# Best and Worst States/Locales for Small Business and Why?



## barringerfurniture (Sep 17, 2013)

This post was inspired by a previous post by someone else, concerning whether or not to collect and pay sales tax on products you sell.

As a carpenter for about 16 years working for other contractors and now a struggling small business owner, I have become increasingly aware of how difficult California in particular, makes life for small businesses. Article after article on the internet describes California as "dismal", "impossible", "a complete failure" in supporting, helping, or at least clearing a path for small businesses of any kind to open their doors and have a chance at succeeding. One article gives California an "F" in a grading system state by state.

Between state/federal income taxes, sales taxes, self-employment taxes, licensure if applicable and it's associated annual fees, payroll tax and workers comp (as much as 30% here) if applicable, zoning regulations prohibiting work out of your home, etc, etc, etc,.....It just seems downright impossible at times.

So this is partly a rant but mainly I'm interested in how others view their own state's climate in regard to small business in general but woodworking, cabinetmaking, furniture and other construction-related shops in particular.

Thanks for any comments or insight.


----------



## Pono (Mar 10, 2012)

Hawaii is the worst to do business in.Huge list of problems here if you arent a huge corporation the powers that be could care less.


----------



## Gene01 (Jan 5, 2009)

It's pretty easy in AZ. It's the cities and sometimes the counties that get in your way. But, the state is welcoming to small businesses.


----------



## barringerfurniture (Sep 17, 2013)

Just speculating here, but I wonder if the politics in Hawaii are purposely invested in keeping droves of prospective start-ups out - a way to prevent overpopulation like we have here in California. I could see the logic in this, if it is at all true.

What doesn't make sense about California though, is that as it has become unbearably overcrowded in my opinion, it has also become increasingly difficult as a business, to open your doors legitimately, on the books. Maybe it's an intentional double-standard, making it possible for only the big boys to continue raking in mass profits from the droves of California transplants that never seem to cease.

I've read elsewhere that Arizona, along with Texas, Idaho and a few others, is great for small business.


----------



## a1Jim (Aug 9, 2008)

Oregon does not have a sales tax, so no problem dealing with taxes. Income wise you just report what you've made.


----------



## fge (Sep 8, 2008)

Here in TX it is very small business friendly. That has benefited us in our small business.
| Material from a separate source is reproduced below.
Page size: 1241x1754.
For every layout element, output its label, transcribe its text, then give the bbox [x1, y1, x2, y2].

That said, there is one other thing I am quickly becoming aware of due to this easy life for small start up business. Basically anyone with a screw gun and a table saw can call themselves a cabinet shop and advertise and begin taking on work for extremely low prices. Just the past year 3 cabinet shops opened up in a 5 mile radius of me. Two of them are giving cabinets away for close to free.


----------



## madts (Dec 30, 2011)

I have worked for two companies in Texas. Both would leave the back door open during the day so that when immigration called, all the illegals could hightail it with out being seen from the street. Also OSHA is basically nonexistent in the state unless you have a union on the premise. We have many injuries at both plants , but none were filed so OSHA was not called. The owners did not care, because new labor is cheep. This all adds to the low cost of doing business.

If that is the way you want to conduct your business, that is your choice. Just do not get caught.


----------



## barringerfurniture (Sep 17, 2013)

Jerry, yeah that's not good either. I suppose there needs to be some middle ground that weeds out the riff-raff, yet isn't prohibitive to good folks who provide a quality service.
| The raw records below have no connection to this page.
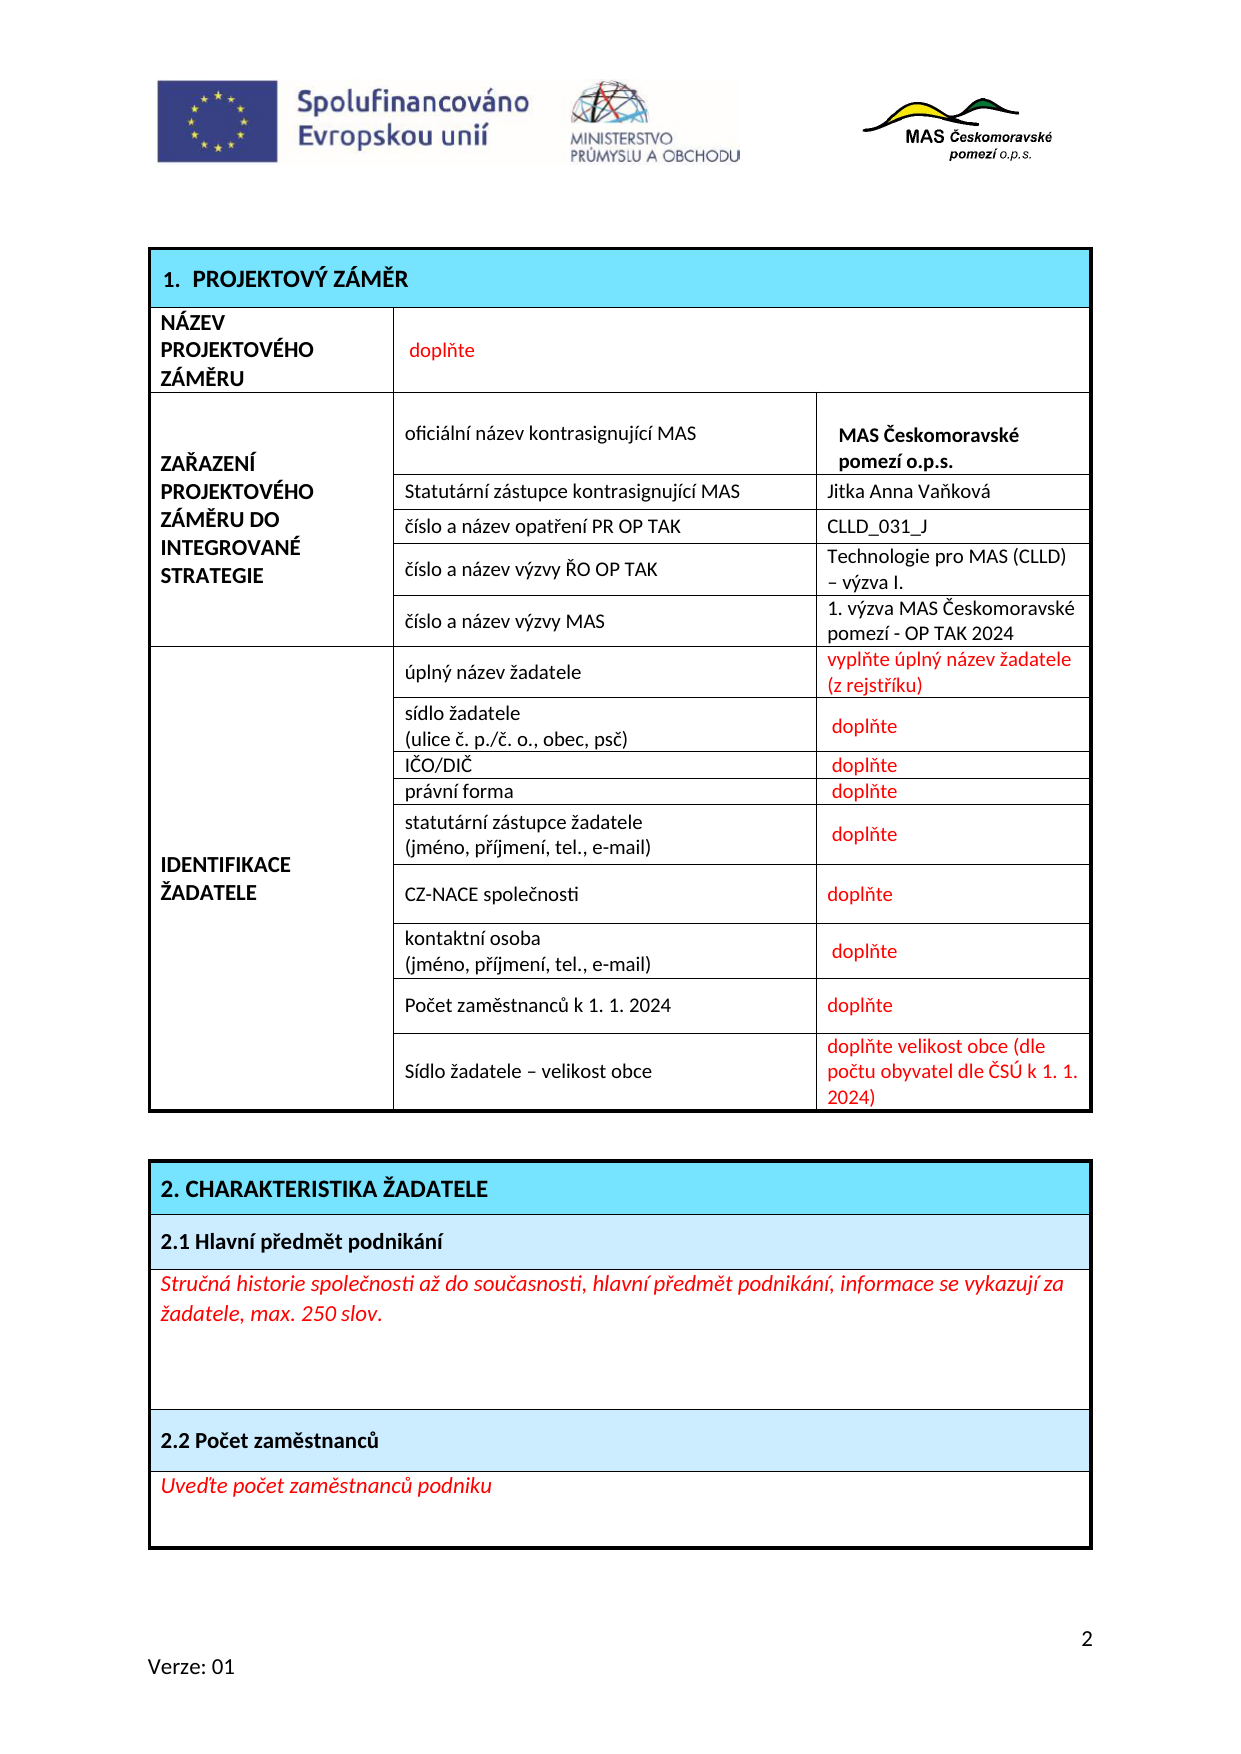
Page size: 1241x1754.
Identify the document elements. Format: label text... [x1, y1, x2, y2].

table_cell Počet zaměstnanců k 1. 1. 2024 [394, 979, 816, 1032]
table_header 2. CHARAKTERISTIKA ŽADATELE [151, 1163, 1089, 1214]
table_cell doplňte [817, 805, 1089, 864]
table_cell IDENTIFIKACE ŽADATELE [151, 647, 393, 1109]
picture [862, 98, 1052, 161]
table_cell vyplňte úplný název žadatele (z rejstříku) [817, 647, 1089, 697]
table_cell doplňte [817, 979, 1089, 1032]
table_cell Sídlo žadatele – velikost obce [394, 1034, 816, 1109]
table_cell úplný název žadatele [394, 647, 816, 697]
table_cell Stručná historie společnosti až do současnosti, hlavní předmět podnikání, informace se vykazují za žadatele, max. 250 slov. [151, 1270, 1089, 1409]
table_cell doplňte [817, 698, 1089, 751]
table_cell ZAŘAZENÍ PROJEKTOVÉHO ZÁMĚRU DO INTEGROVANÉ STRATEGIE [151, 393, 393, 646]
table_cell Statutární zástupce kontrasignující MAS [394, 475, 816, 508]
table_cell 2.1 Hlavní předmět podnikání [151, 1215, 1089, 1269]
table_header PROJEKTOVÝ ZÁMĚR [151, 250, 1089, 307]
table_cell Uveďte počet zaměstnanců podniku [151, 1472, 1089, 1546]
table_cell doplňte [394, 308, 1089, 392]
table_cell číslo a název výzvy MAS [394, 596, 816, 646]
table_cell číslo a název opatření PR OP TAK [394, 510, 816, 543]
table_cell [817, 393, 1089, 474]
table_cell IČO/DIČ [394, 752, 816, 778]
table_cell CLLD_031_J [817, 510, 1089, 543]
picture [147, 73, 740, 180]
table_cell statutární zástupce žadatele (jméno, příjmení, tel., e-mail) [394, 805, 816, 864]
table_cell 1. výzva MAS Českomoravské pomezí - OP TAK 2024 [817, 596, 1089, 646]
table_cell právní forma [394, 779, 816, 804]
table_cell Technologie pro MAS (CLLD) – výzva I. [817, 544, 1089, 594]
table_cell Jitka Anna Vaňková [817, 475, 1089, 508]
table_cell doplňte [817, 865, 1089, 923]
table_cell doplňte [817, 924, 1089, 978]
table_cell 2.2 Počet zaměstnanců [151, 1410, 1089, 1471]
table_cell doplňte [817, 752, 1089, 778]
table_cell číslo a název výzvy ŘO OP TAK [394, 544, 816, 594]
table_cell sídlo žadatele (ulice č. p./č. o., obec, psč) [394, 698, 816, 751]
table_cell kontaktní osoba (jméno, příjmení, tel., e-mail) [394, 924, 816, 978]
table_cell doplňte velikost obce (dle počtu obyvatel dle ČSÚ k 1. 1. 2024) [817, 1034, 1089, 1109]
table_cell oficiální název kontrasignující MAS [394, 393, 816, 474]
table_cell doplňte [817, 779, 1089, 804]
table_cell CZ-NACE společnosti [394, 865, 816, 923]
table_cell NÁZEV PROJEKTOVÉHO ZÁMĚRU [151, 308, 393, 392]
Aside from the subject of taxes, the Contractors State License Board here in California is the definition of overly-bureaucratic, cash cow insanity. I could rant about it for a long time but I wouldn't know where to stop. So I won't even start. They have bullet-proof glass all over the office because they infuriate people daily. They're horrible.

I've briefly investigated a few other state's licensing systems, namely Arkansas where I have a lot of family, and Indiana, where an old boss of mine used to contract before moving to California. My old boss said in Indiana, there are just a small handful of classifications - just the main trades; general building/carpentry, electrical, plumbing, maybe one or two others. Upon looking into it, I found out he was completely correct. California has 48 classifications! Just a small example of many. Like I said, I could go on and on.


----------



## barringerfurniture (Sep 17, 2013)

One reason I decided to go into business building custom furniture (against the advice of nearly everyone) is that the CSLB has no jurisdiction over free-standing furniture. Don't have to deal with them, don't have to pay them, don't ever want to either. I can tell them to shove it and I hope they're reading this.


----------